Well, Crosman is one company that knows what first impressions are all about. When I opened the box of the test rifle, Edith told me she thought I ought to show you what we saw. So, here it goes.
I’ve seen many hundreds of new airguns come from their boxes in my time, but this one was too tempting not to pick up immediately. Once in my hands, it invited a check of the trigger-pull after establishing it was unloaded and not charged.
This carbine feels very small in my hand, though the 14-1/4-inch pull length is adult in every way. Perhaps it’s the light 3.6 lbs. of weight that seems to float in your hand. I remember once owning another CO2 carbine like this that seemed just as nice and compact. The Sharp UD carbine I had years ago was a nice little shooter that’s extremely hard to find these days, and it felt just like this 2250 XE.
While holding the carbine, I couldn’t resist trying the trigger a couple times and was surprised by the best factory trigger I’ve ever felt in a Crosman pistol on this frame. Don’t misunderstand me, now, because I’m not comparing this single-stage trigger to the new Marauder pistol trigger, which is stupendous. This one isn’t as nice as that, but with the installed trigger shoe, I found the release nice and pleasant. More on that in Part 2.
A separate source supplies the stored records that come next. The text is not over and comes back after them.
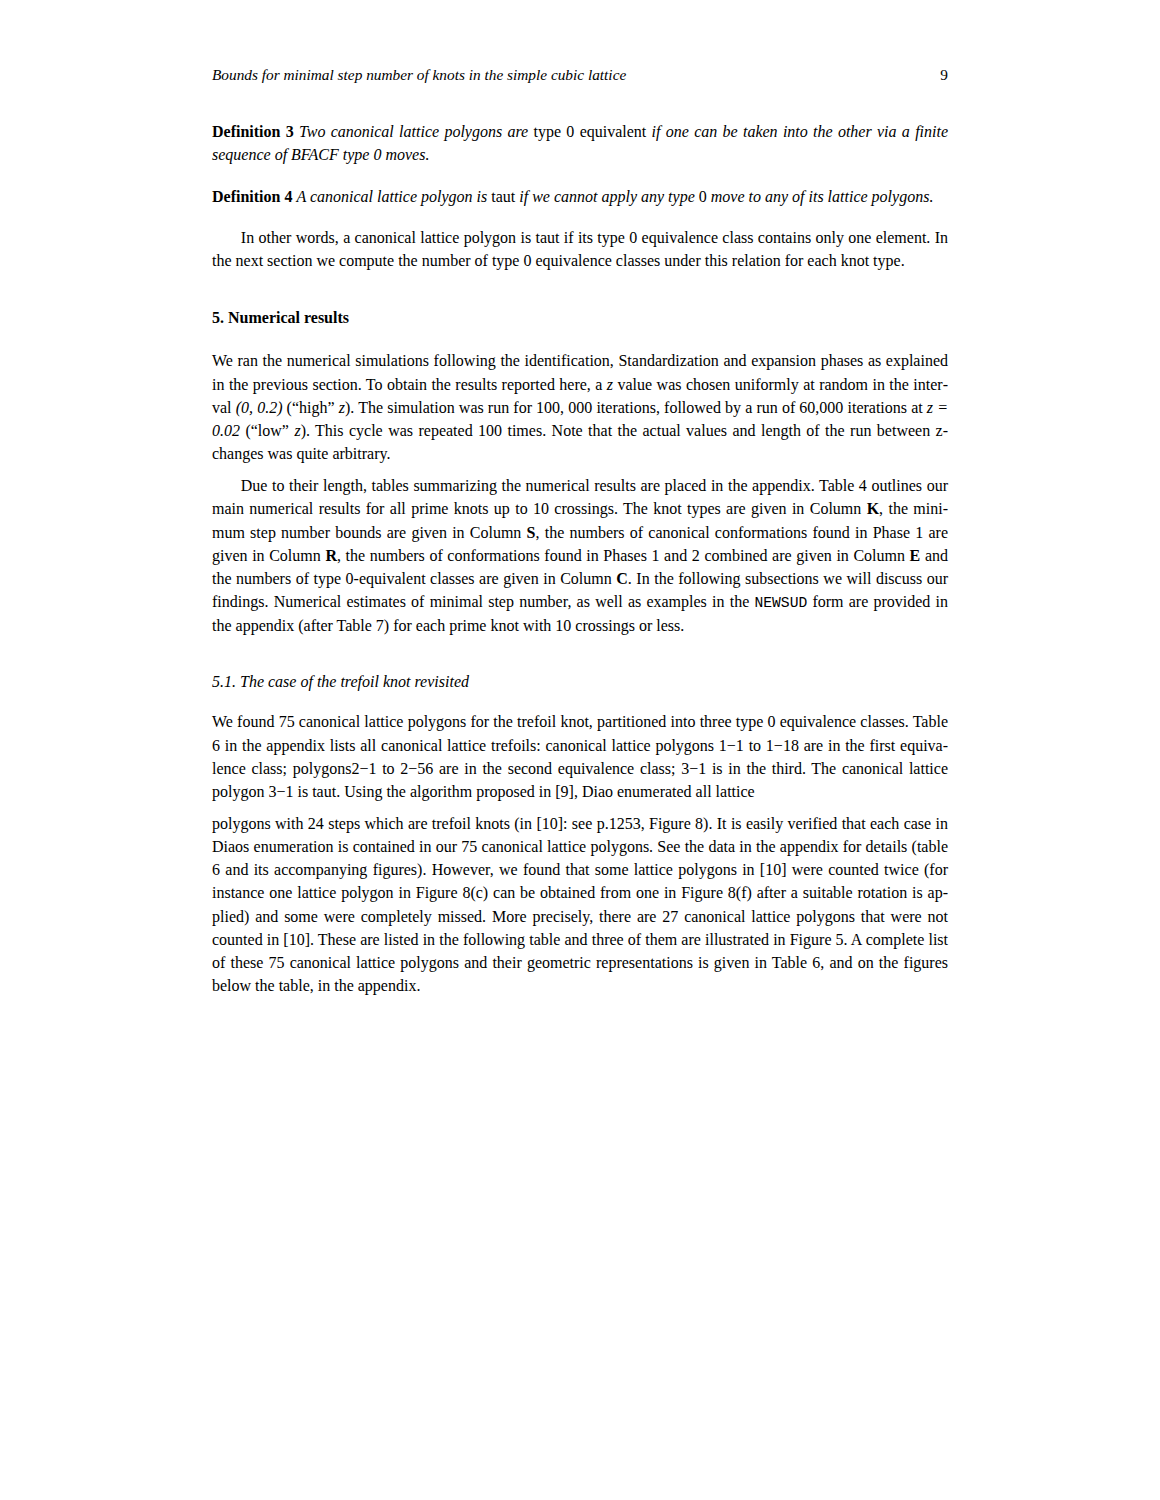Bounds for minimal step number of knots in the simple cubic lattice 9
Definition 3 Two canonical lattice polygons are type 0 equivalent if one can be taken into the other via a finite sequence of BFACF type 0 moves.
Definition 4 A canonical lattice polygon is taut if we cannot apply any type 0 move to any of its lattice polygons.
In other words, a canonical lattice polygon is taut if its type 0 equivalence class contains only one element. In the next section we compute the number of type 0 equivalence classes under this relation for each knot type.
5. Numerical results
We ran the numerical simulations following the identification, Standardization and expansion phases as explained in the previous section. To obtain the results reported here, a z value was chosen uniformly at random in the interval (0, 0.2) (“high” z). The simulation was run for 100, 000 iterations, followed by a run of 60,000 iterations at z = 0.02 (“low” z). This cycle was repeated 100 times. Note that the actual values and length of the run between z-changes was quite arbitrary.
Due to their length, tables summarizing the numerical results are placed in the appendix. Table 4 outlines our main numerical results for all prime knots up to 10 crossings. The knot types are given in Column K, the minimum step number bounds are given in Column S, the numbers of canonical conformations found in Phase 1 are given in Column R, the numbers of conformations found in Phases 1 and 2 combined are given in Column E and the numbers of type 0-equivalent classes are given in Column C. In the following subsections we will discuss our findings. Numerical estimates of minimal step number, as well as examples in the NEWSUD form are provided in the appendix (after Table 7) for each prime knot with 10 crossings or less.
5.1. The case of the trefoil knot revisited
We found 75 canonical lattice polygons for the trefoil knot, partitioned into three type 0 equivalence classes. Table 6 in the appendix lists all canonical lattice trefoils: canonical lattice polygons 1−1 to 1−18 are in the first equivalence class; polygons2−1 to 2−56 are in the second equivalence class; 3−1 is in the third. The canonical lattice polygon 3−1 is taut. Using the algorithm proposed in [9], Diao enumerated all lattice
polygons with 24 steps which are trefoil knots (in [10]: see p.1253, Figure 8). It is easily verified that each case in Diaos enumeration is contained in our 75 canonical lattice polygons. See the data in the appendix for details (table 6 and its accompanying figures). However, we found that some lattice polygons in [10] were counted twice (for instance one lattice polygon in Figure 8(c) can be obtained from one in Figure 8(f) after a suitable rotation is applied) and some were completely missed. More precisely, there are 27 canonical lattice polygons that were not counted in [10]. These are listed in the following table and three of them are illustrated in Figure 5. A complete list of these 75 canonical lattice polygons and their geometric representations is given in Table 6, and on the figures below the table, in the appendix.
Another nicety I noticed was the 6-inch steel breech with 11mm dovetails cut into the top. You get a scope with the carbine, so you’re expected to shoot it that way, but those who refer a peep sight will like the fact that Crosman also supplies a post front sight. I’ll scope the rifle for the accuracy test.
You cannot overlook the outrageous skeleton stock. Carved out of beech, it adds very little weight to the rifle, yet brings your sighting eye up high to intercept the exit pupil of the scope. I can’t wait to try it!
The rated velocity for this carbine is 550 f.p.s., but I expect it to go a bit faster than that — especially with lighter lead pellets. I’d be surprised if RWS Hobbys didn’t get up close to 600 f.p.s. That 18-inch barrel is not to be ignored.
What do YOU expect?
Let’s be honest. This is a $270 CO2 airgun that started life as a far less expensive model and got modified to this high price point. I want to know what to expect from a gun like this. I’ve already compared it to a rare Sharp carbine that you can’t buy used for less than $600, but that isn’t going to satisfy most people, especially those who aren’t collectors. I want to know what performance you think a gun like this should have.